Top of Data for the task
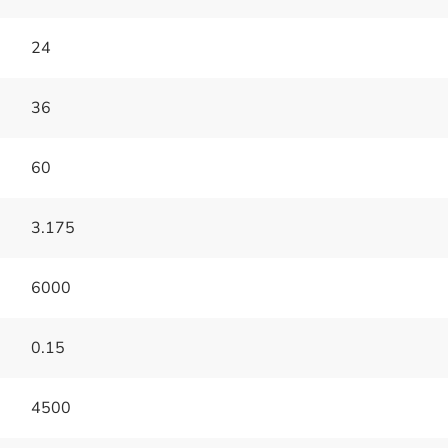
24
36
60
3.175
6000
0.15
4500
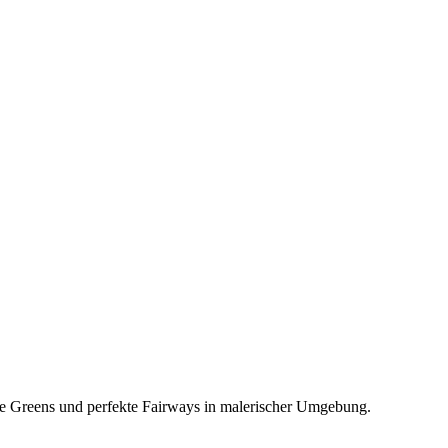
ve Greens und perfekte Fairways in malerischer Umgebung.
Bottom of Data for the task
- What is required:
Please print every line of text in the entries above exactly, one per line, and leave the pictures out.

- Result of the task:
24
36
60
3.175
6000
0.15
4500
ve Greens und perfekte Fairways in malerischer Umgebung.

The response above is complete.